Patrick Esteruelas, Latin America Analyst at the Eurasia Group: Venezuela's oil production capacity will come under renewed strain after ConocoPhillips and Exxon Mobil walked out of contract negotiations and announced their departure from the heavy crude Orinoco Belt region on June 26. Both companies account for over 170,000 barrels per day, or just under a third of the Orinoco's maximum production capacity. Their walkout is unlikely to have a significant immediate impact on production, with all remaining private stakeholders picking up some of the slack and a likely relaxation of OPEC quotas that should allow for increases in production across the Orinoco. However, PDVSA's inefficient management and cash flow problems, coupled with a restrictive environment for international oil companies, will translate into an increasingly negative outlook for Orinoco production in the medium and long term. There are large questions over PDVSA's ability to assume control over the Orinoco at a time when the company is under pressure to bankroll the government's aggressive social spending platform. While Chevron, Total, Statoil, and BP appear to have agreed to relinquish control, they will be reluctant to make any sizable medium- and long-term investment commitments due to poor contractual guarantees. National oil companies willing to forsake economic return in favor of energy security could step in to fill the vacuum, but with little experience in heavy crude production and upgrading, they would likely struggle to meet the technical and commercial challenges of maximizing resources in the Orinoco.
Everett Santos, President of DALEC LLC: Venezuela has continued on a path consistent with its populist rhetoric that claims its recent measures enhance the nation's wealth and promote the poor's participation in the country's hydrocarbon cornucopia. The truth is much more complicated. There is no doubt that the national capacity of Venezuela to maintain and increase production today, without the input of foreign nationals and their corporations, is much greater than what it was when oil was first produced in Venezuela in the second quarter of the last century. So at least in the short and medium term, production should not dramatically decline (although it has been falling), at least not because of the exodus of Exxon Mobil and ConocoPhillips. But over the next decade, Venezuela will be diverting too much of its wealth from the type of research, development, and exploration which the oil industry relies upon for the continued increase in the industry's capacity to produce hydrocarbon products, not only fuel but all its derivative products. Venezuela will be denied that technology unless it is forthcoming from other sources. Unfortunately, Venezuela will ultimately recognize that there are no free rides onto the thoroughfare of technology. Whoever may be the provider, the cost may be not be to Venezuela's liking and may indeed be ultimately significantly higher than that competitively derived from Exxon Mobil and ConocoPhillips. The more we become familiar with the business practices of Chinese corporations, the more the idea that China's Sinopec will be less onerous seems temerarious and ludicrous.

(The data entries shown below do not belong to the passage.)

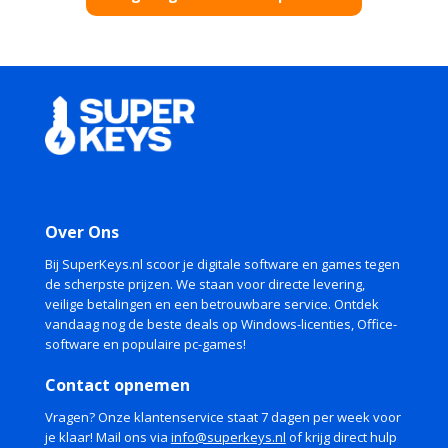
Over Ons
Bij SuperKeys.nl scoor je digitale software en games tegen
de scherpste prijzen. We staan voor directe levering,
veilige betalingen en een betrouwbare service. Ontdek
vandaag nog de beste deals op Windows-licenties, Office-
software en populaire pc-games!
Contact opnemen
Vragen? Onze klantenservice staat 7 dagen per week voor
je klaar! Mail ons via
info@superkeys.nl
of krijg direct hulp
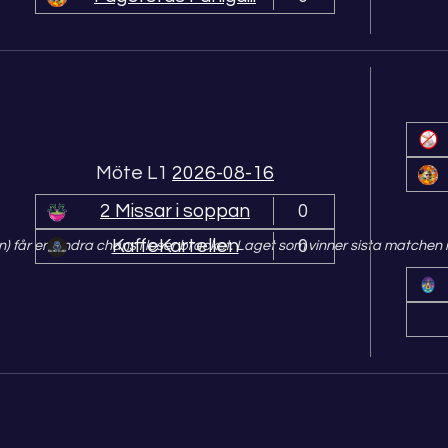
Möte L1
2026-08-16
2 Missar i soppan
0
KaffeKartellen
0
n) får en andra chans i loser bracket. Laget som vinner sista matchen i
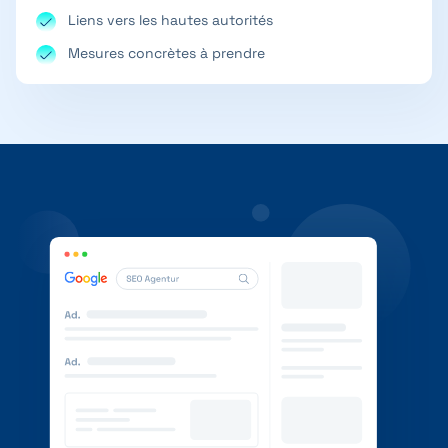
Liens vers les hautes autorités
Mesures concrètes à prendre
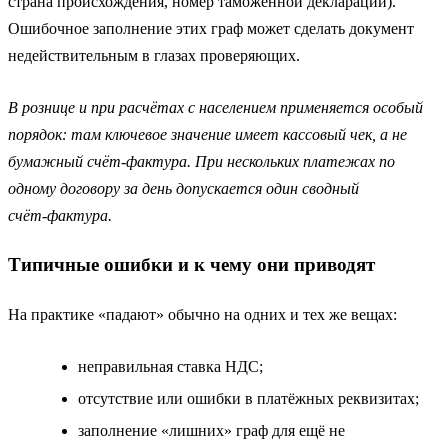
страна происхождения, номер таможенной декларации).
Ошибочное заполнение этих граф может сделать документ
недействительным в глазах проверяющих.
В рознице и при расчётах с населением применяется особый
порядок: там ключевое значение имеет кассовый чек, а не
бумажный счёт‑фактура. При нескольких платежах по
одному договору за день допускается один сводный
счёт‑фактура.
Типичные ошибки и к чему они приводят
На практике «падают» обычно на одних и тех же вещах:
неправильная ставка НДС;
отсутствие или ошибки в платёжных реквизитах;
заполнение «лишних» граф для ещё не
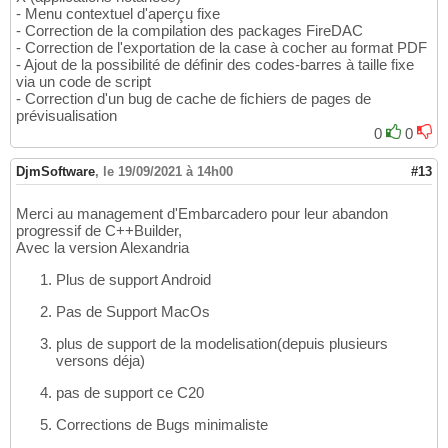
- Menu contextuel d'aperçu fixe
- Correction de la compilation des packages FireDAC
- Correction de l'exportation de la case à cocher au format PDF
- Ajout de la possibilité de définir des codes-barres à taille fixe
via un code de script
- Correction d'un bug de cache de fichiers de pages de
prévisualisation
0
0
DjmSoftware
,
le 19/09/2021 à 14h00
#13
Merci au management d'Embarcadero pour leur abandon
progressif de C++Builder,
Avec la version Alexandria
Plus de support Android
Pas de Support MacOs
plus de support de la modelisation(depuis plusieurs
versons déja)
pas de support ce C20
Corrections de Bugs minimaliste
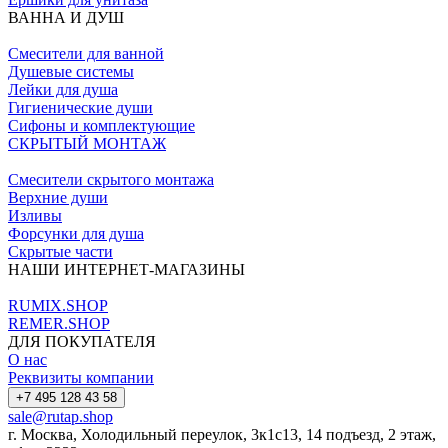
ВАННА И ДУШ
Смесители для ванной
Душевые системы
Лейки для душа
Гигиенические души
Сифоны и комплектующие
СКРЫТЫЙ МОНТАЖ
Смесители скрытого монтажа
Верхние души
Изливы
Форсунки для душа
Скрытые части
НАШИ ИНТЕРНЕТ-МАГАЗИНЫ
RUMIX.SHOP
REMER.SHOP
ДЛЯ ПОКУПАТЕЛЯ
О нас
Реквизиты компании
+7 495 128 43 58
sale@rutap.shop
г. Москва, Холодильный переулок, 3к1с13, 14 подъезд, 2 этаж,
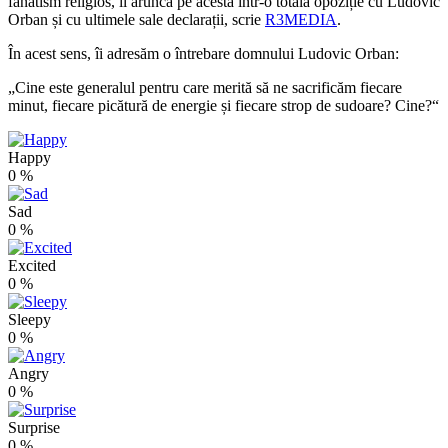
fanatism religios, îl aruncă pe acesta într-o totală opoziție cu Ludovic
Orban și cu ultimele sale declarații, scrie
R3MEDIA
.
În acest sens, îi adresăm o întrebare domnului Ludovic Orban:
„Cine este generalul pentru care merită să ne sacrificăm fiecare
minut, fiecare picătură de energie și fiecare strop de sudoare? Cine?“
Happy
0
%
Sad
0
%
Excited
0
%
Sleepy
0
%
Angry
0
%
Surprise
0
%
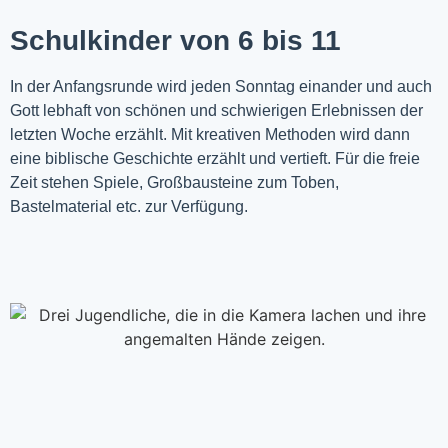
Schulkinder von 6 bis 11
In der Anfangsrunde wird jeden Sonntag einander und auch
Gott lebhaft von schönen und schwierigen Erlebnissen der
letzten Woche
erzählt
. Mit kreativen Methoden wird dann
eine biblische Geschichte erzählt und vertieft. Für die freie
Zeit stehen Spiele, Großbausteine zum Toben,
Bastelmaterial etc. zur Verfügung.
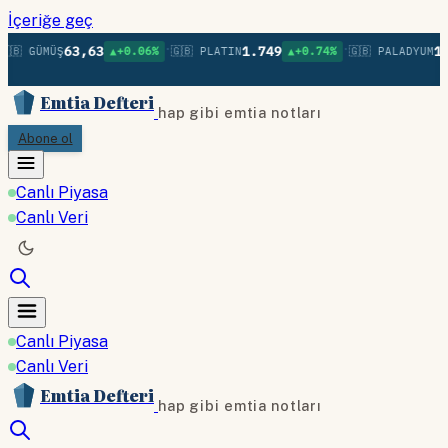
İçeriğe geç
•
•
63,63
1.749
1.
🇧 GÜMÜŞ
▲+0.06%
🇬🇧 PLATIN
▲+0.74%
🇬🇧 PALADYUM
Emtia Defteri
hap gibi emtia notları
Abone ol
Canlı Piyasa
Canlı Veri
Canlı Piyasa
Canlı Veri
Emtia Defteri
hap gibi emtia notları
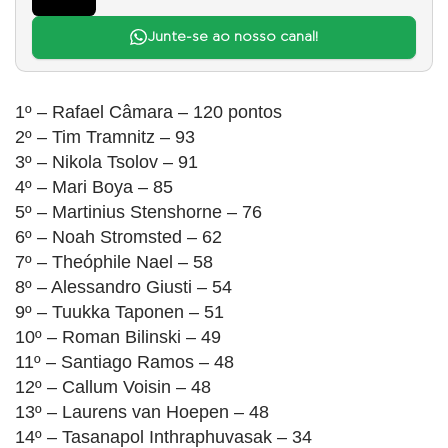
Junte-se ao nosso canal!
1º – Rafael Câmara – 120 pontos
2º – Tim Tramnitz – 93
3º – Nikola Tsolov – 91
4º – Mari Boya – 85
5º – Martinius Stenshorne – 76
6º – Noah Stromsted – 62
7º – Theóphile Nael – 58
8º – Alessandro Giusti – 54
9º – Tuukka Taponen – 51
10º – Roman Bilinski – 49
11º – Santiago Ramos – 48
12º – Callum Voisin – 48
13º – Laurens van Hoepen – 48
14º – Tasanapol Inthraphuvasak – 34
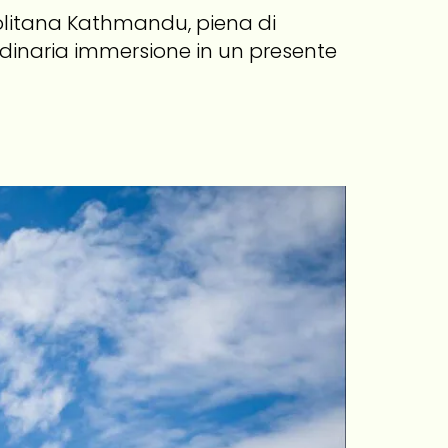
olitana Kathmandu, piena di
rdinaria immersione in un presente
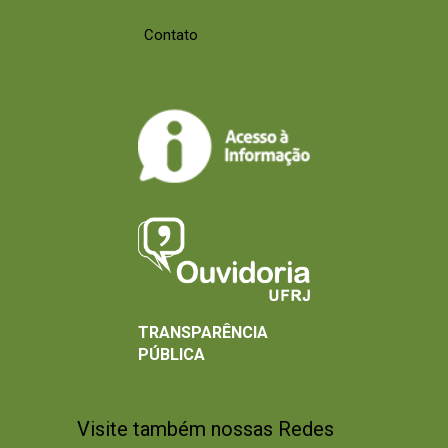
Contato
TRANSPARÊNCIA
PÚBLICA
Visite também nossas Redes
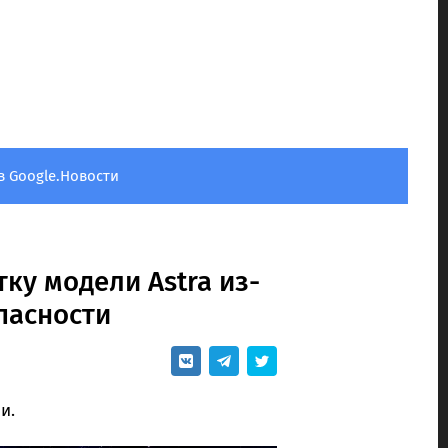
в Google.Новости
ку модели Astra из-
пасности
и.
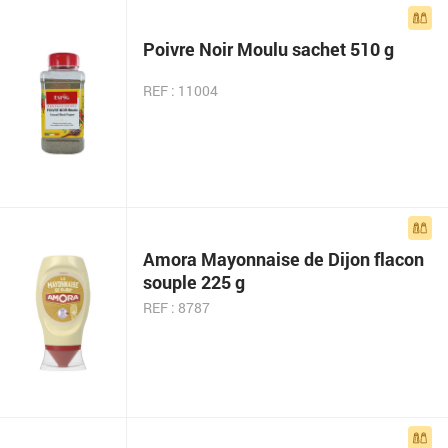
Poivre Noir Moulu sachet 510 g
REF : 11004
Amora Mayonnaise de Dijon flacon
souple 225 g
REF : 8787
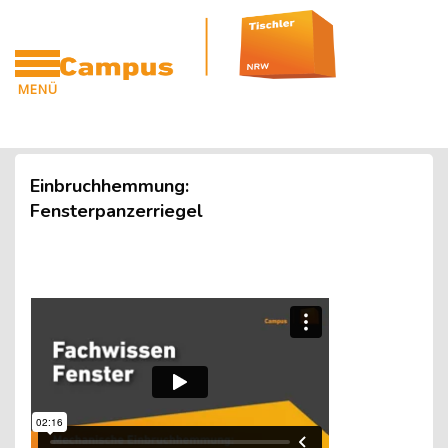
Blöcke
Zum Hauptinhalt
MENÜ
CAMPUS
Blöcke
Einbruchhemmung:
Fensterpanzerriegel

Roger Stark, Partner at K&L Gates in Washington: Venezuela seems bent on re-enacting the Argentine 'fracaso'. Prior to 2000, Argentina had a burgeoning oil and gas industry with production confidently projected as sufficient to supply Argentina's domestic and export needs. However, with the advent of the peso meltdown and the ensuing mass exit of foreign capital, Argentine energy markets abruptly went from boom to bust. Natural gas is now being rationed on the grounds that economic growth has outstripped domestic supplies, but critics correctly point out that under-investment has significantly reduced production and slowed development of new fields. Unlike Argentina, Venezuela's recent actions lack even the fig leaf of a national emergency, but they have nevertheless triggered flight of financial and even human capital (key PDVSA employees are apparently being replaced by political cronies of President Chavez and his supporters). At a minimum, Venezuela's actions are increasing political risk perceptions and the cost of attracting foreign investment. Whether Venezuela and its remaining 'minority partners' can marshal necessary resources to avoid a full-blown energy crisis remains to be seen.